▶ Brief: Give each line of the records again exactly and omit every picture.

▶ Data to process:

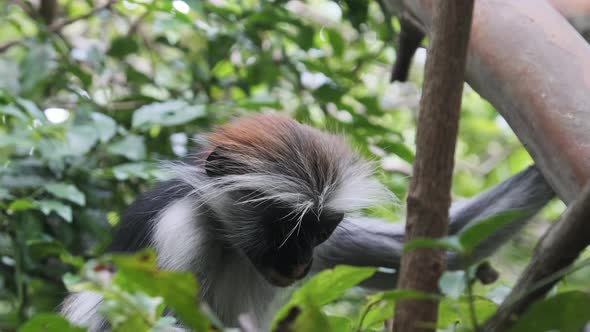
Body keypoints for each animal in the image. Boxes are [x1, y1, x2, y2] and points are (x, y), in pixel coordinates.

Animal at [60, 113, 556, 330]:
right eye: (283, 225)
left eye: (319, 228)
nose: (300, 263)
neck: (227, 241)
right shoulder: (177, 230)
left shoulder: (328, 246)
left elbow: (445, 247)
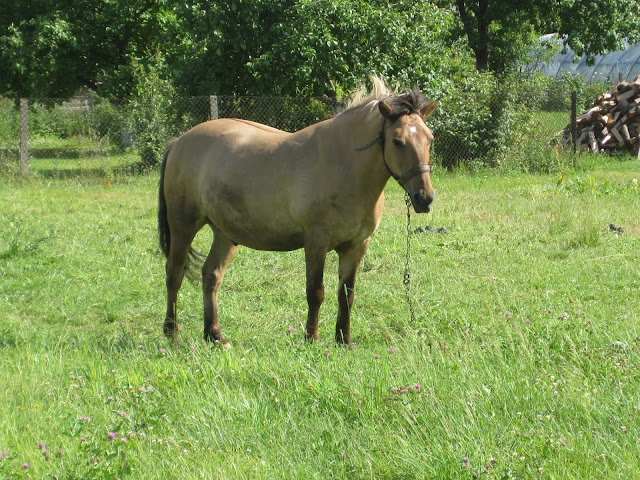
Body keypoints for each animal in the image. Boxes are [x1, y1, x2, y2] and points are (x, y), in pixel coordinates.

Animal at [158, 79, 438, 348]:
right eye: (398, 141)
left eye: (430, 138)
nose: (424, 198)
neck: (342, 164)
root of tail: (179, 142)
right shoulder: (316, 241)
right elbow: (315, 292)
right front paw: (311, 338)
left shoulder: (356, 245)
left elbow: (346, 294)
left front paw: (344, 340)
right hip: (183, 227)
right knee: (174, 274)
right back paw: (172, 333)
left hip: (225, 234)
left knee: (211, 276)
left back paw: (214, 335)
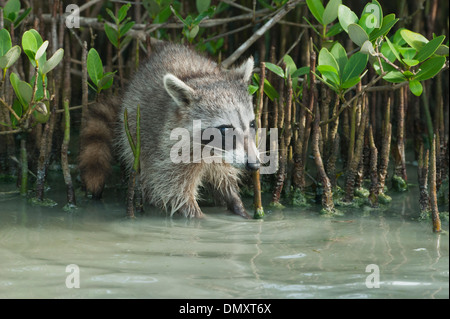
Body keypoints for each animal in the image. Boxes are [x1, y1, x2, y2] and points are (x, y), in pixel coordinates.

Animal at [79, 43, 258, 219]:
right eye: (224, 129)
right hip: (133, 134)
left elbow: (225, 181)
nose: (254, 164)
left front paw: (238, 205)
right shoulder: (168, 149)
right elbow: (173, 190)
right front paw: (199, 218)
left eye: (252, 124)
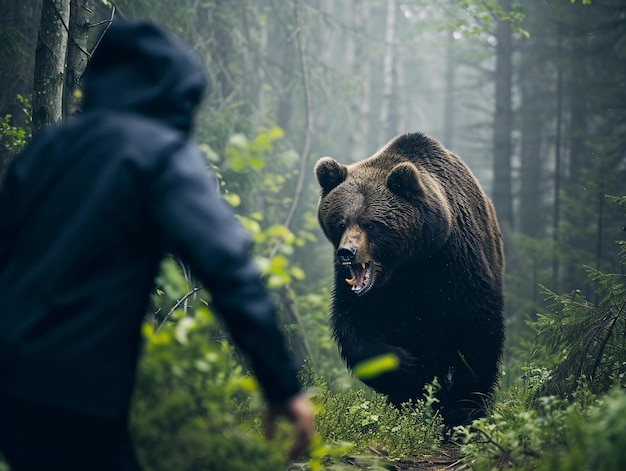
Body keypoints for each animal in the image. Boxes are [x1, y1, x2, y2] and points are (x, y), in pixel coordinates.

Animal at [312, 133, 502, 428]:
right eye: (341, 222)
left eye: (371, 224)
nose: (347, 252)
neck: (408, 262)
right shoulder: (371, 291)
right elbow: (355, 326)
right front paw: (406, 369)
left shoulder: (454, 261)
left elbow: (476, 325)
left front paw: (462, 409)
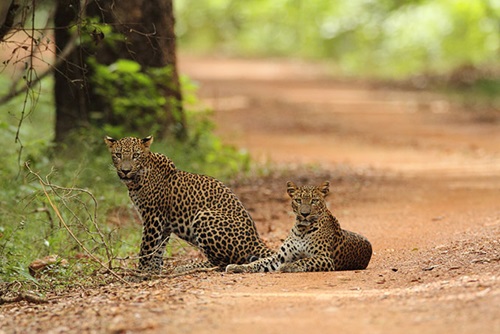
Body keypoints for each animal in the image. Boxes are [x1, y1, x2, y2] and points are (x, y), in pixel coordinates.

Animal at [102, 136, 274, 276]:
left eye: (135, 155)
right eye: (118, 155)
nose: (125, 170)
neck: (138, 179)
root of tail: (255, 239)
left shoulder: (153, 218)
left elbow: (147, 247)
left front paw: (139, 274)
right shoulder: (164, 224)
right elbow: (158, 249)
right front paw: (153, 271)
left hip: (204, 216)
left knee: (222, 263)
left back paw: (186, 267)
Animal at [227, 181, 372, 272]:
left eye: (314, 201)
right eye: (298, 200)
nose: (304, 214)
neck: (302, 229)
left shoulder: (325, 258)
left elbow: (305, 261)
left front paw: (288, 266)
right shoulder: (280, 257)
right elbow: (260, 262)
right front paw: (238, 267)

▶ Answer:
Body keypoints for each animal in the image. Boxes are [x1, y1, x2, y2] and points are (x, y), in pixel coordinates.

Animal at [60, 113, 556, 330]:
right eye: (283, 225)
left eye: (319, 228)
nose: (300, 263)
neck: (227, 241)
right shoulder: (177, 230)
left shoulder: (328, 246)
left elbow: (445, 247)
Body keypoints for each animal in the image. Boxes are [x1, y1, x2, y2] and points are (x, y), in pixel coordinates.

Animal at [158, 79, 438, 348]:
right eye: (398, 141)
left eye: (430, 138)
nose: (424, 198)
neck: (342, 164)
root of tail: (179, 142)
right shoulder: (316, 241)
right elbow: (315, 292)
right front paw: (311, 338)
left shoulder: (356, 245)
left elbow: (346, 294)
left front paw: (344, 340)
right hip: (183, 227)
right knee: (174, 274)
right back paw: (172, 333)
left hip: (225, 234)
left knee: (211, 276)
left back paw: (214, 335)
Body keypoints for each animal in the image. Boxes are [x1, y1, x2, y2] and points are (x, y), in pixel coordinates.

Animal at [79, 43, 258, 219]:
right eye: (224, 129)
right hip: (133, 134)
left elbow: (225, 181)
nose: (254, 164)
left front paw: (238, 205)
right shoulder: (168, 149)
right elbow: (173, 190)
right front paw: (199, 218)
left eye: (252, 124)
Body keypoints for each animal in the image. Boxes are [x1, y1, x2, y2] and points are (x, y), in pixel coordinates.

Animal at [312, 133, 502, 428]:
right eye: (341, 222)
left eye: (371, 224)
nose: (347, 252)
neck: (408, 262)
right shoulder: (371, 291)
right elbow: (355, 326)
right front paw: (406, 369)
left shoulder: (454, 261)
left elbow: (476, 325)
left front paw: (462, 409)
Body keypoints for each animal in the image. Boxes are [x1, y1, x2, y2] and points are (x, y), in pixel coordinates.

Animal at [102, 136, 274, 276]:
left eye: (135, 155)
right eye: (118, 155)
nose: (125, 170)
neck: (138, 179)
root of tail: (255, 239)
left shoulder: (153, 218)
left elbow: (147, 247)
left front paw: (139, 274)
right shoulder: (164, 224)
right elbow: (158, 249)
right front paw: (153, 271)
left hip: (204, 216)
left knee: (222, 263)
left back paw: (186, 267)
Animal at [227, 181, 372, 272]:
left eye: (314, 201)
right eye: (298, 200)
nose: (304, 214)
neck: (302, 229)
left shoulder: (325, 258)
left elbow: (305, 261)
left front paw: (288, 266)
right shoulder: (280, 257)
right elbow: (260, 262)
right front paw: (238, 267)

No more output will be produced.